== Work instruction ==
Where "Heroes" appears in a line of the entries below, that line should be copied.

-----

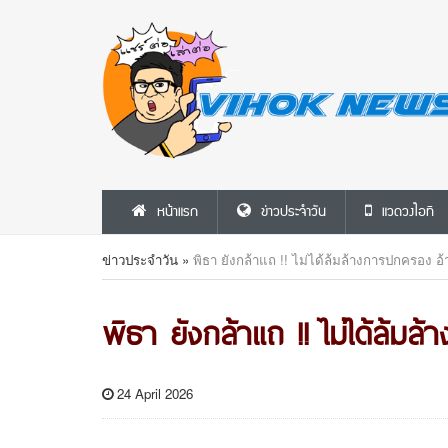
หน้าแรก
ข่าวประจำวัน
แวดวงไอที
ข่าวประจำวัน
»
พิธา ยังกล้าแถ !! ไม่ได้ล้มล้างการปกครอง อ
พิธา ยังกล้าแถ !! ไม่ได้ล้ม
24 April 2026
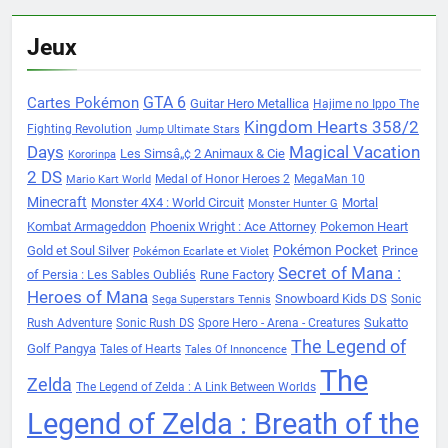
Jeux
Cartes Pokémon
GTA 6
Guitar Hero Metallica
Hajime no Ippo The
Kingdom Hearts 358/2
Fighting Revolution
Jump Ultimate Stars
Days
Magical Vacation
Les Simsâ„¢ 2 Animaux & Cie
Kororinpa
2 DS
Medal of Honor Heroes 2
MegaMan 10
Mario Kart World
Minecraft
Monster 4X4 : World Circuit
Mortal
Monster Hunter G
Kombat Armageddon
Phoenix Wright : Ace Attorney
Pokemon Heart
Pokémon Pocket
Gold et Soul Silver
Prince
Pokémon Ecarlate et Violet
Secret of Mana :
of Persia : Les Sables Oubliés
Rune Factory
Heroes of Mana
Snowboard Kids DS
Sonic
Sega Superstars Tennis
Sukatto
Rush Adventure
Sonic Rush DS
Spore Hero - Arena - Creatures
The Legend of
Golf Pangya
Tales of Hearts
Tales Of Innoncence
The
Zelda
The Legend of Zelda : A Link Between Worlds
Legend of Zelda : Breath of the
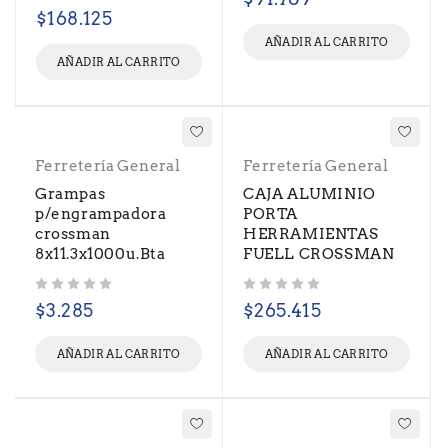
Valorado con
de 5
$
168.125
AÑADIR AL CARRITO
AÑADIR AL CARRITO
Ferretería General
Ferretería General
Grampas
CAJA ALUMINIO
p/engrampadora
PORTA
crossman
HERRAMIENTAS
8x11.3x1000u.Bta
FUELL CROSSMAN
Valorado con
de 5
Valorado con
de 5
$
3.285
$
265.415
AÑADIR AL CARRITO
AÑADIR AL CARRITO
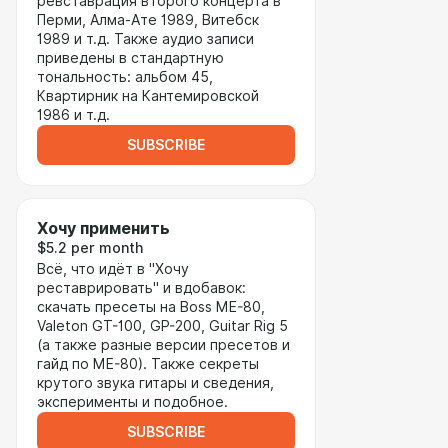
ревставрация второго концерта в
Перми, Алма-Ате 1989, Витебск
1989 и т.д. Также аудио записи
приведены в стандартную
тональность: альбом 45,
Квартирник на Кантемировской
1986 и т.д.
SUBSCRIBE
Хочу применить
$5.2 per month
Всё, что идёт в "Хочу
реставрировать" и вдобавок:
скачать пресеты на Boss ME-80,
Valeton GT-100, GP-200, Guitar Rig 5
(а также разные версии пресетов и
гайд по ME-80). Также секреты
крутого звука гитары и сведения,
эксперименты и подобное.
SUBSCRIBE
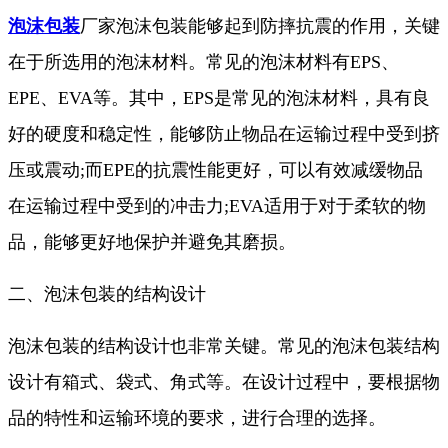
泡沫包装
厂家泡沫包装能够起到防摔抗震的作用，关键
在于所选用的泡沫材料。常见的泡沫材料有EPS、
EPE、EVA等。其中，EPS是常见的泡沫材料，具有良
好的硬度和稳定性，能够防止物品在运输过程中受到挤
压或震动;而EPE的抗震性能更好，可以有效减缓物品
在运输过程中受到的冲击力;EVA适用于对于柔软的物
品，能够更好地保护并避免其磨损。
二、泡沫包装的结构设计
泡沫包装的结构设计也非常关键。常见的泡沫包装结构
设计有箱式、袋式、角式等。在设计过程中，要根据物
品的特性和运输环境的要求，进行合理的选择。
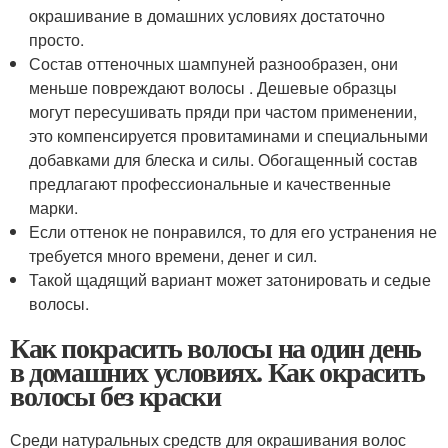
окрашивание в домашних условиях достаточно
просто.
Состав оттеночных шампуней разнообразен, они
меньше повреждают волосы . Дешевые образцы
могут пересушивать пряди при частом применении,
это компенсируется провитаминами и специальными
добавками для блеска и силы. Обогащенный состав
предлагают профессиональные и качественные
марки.
Если оттенок не понравился, то для его устранения не
требуется много времени, денег и сил.
Такой щадящий вариант может затонировать и седые
волосы.
Как покрасить волосы на один день
в домашних условиях. Как окрасить
волосы без краски
Среди натуральных средств для окрашивания волос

-----

== Finished exercise ==
Medal of Honor Heroes 2
Heroes of Mana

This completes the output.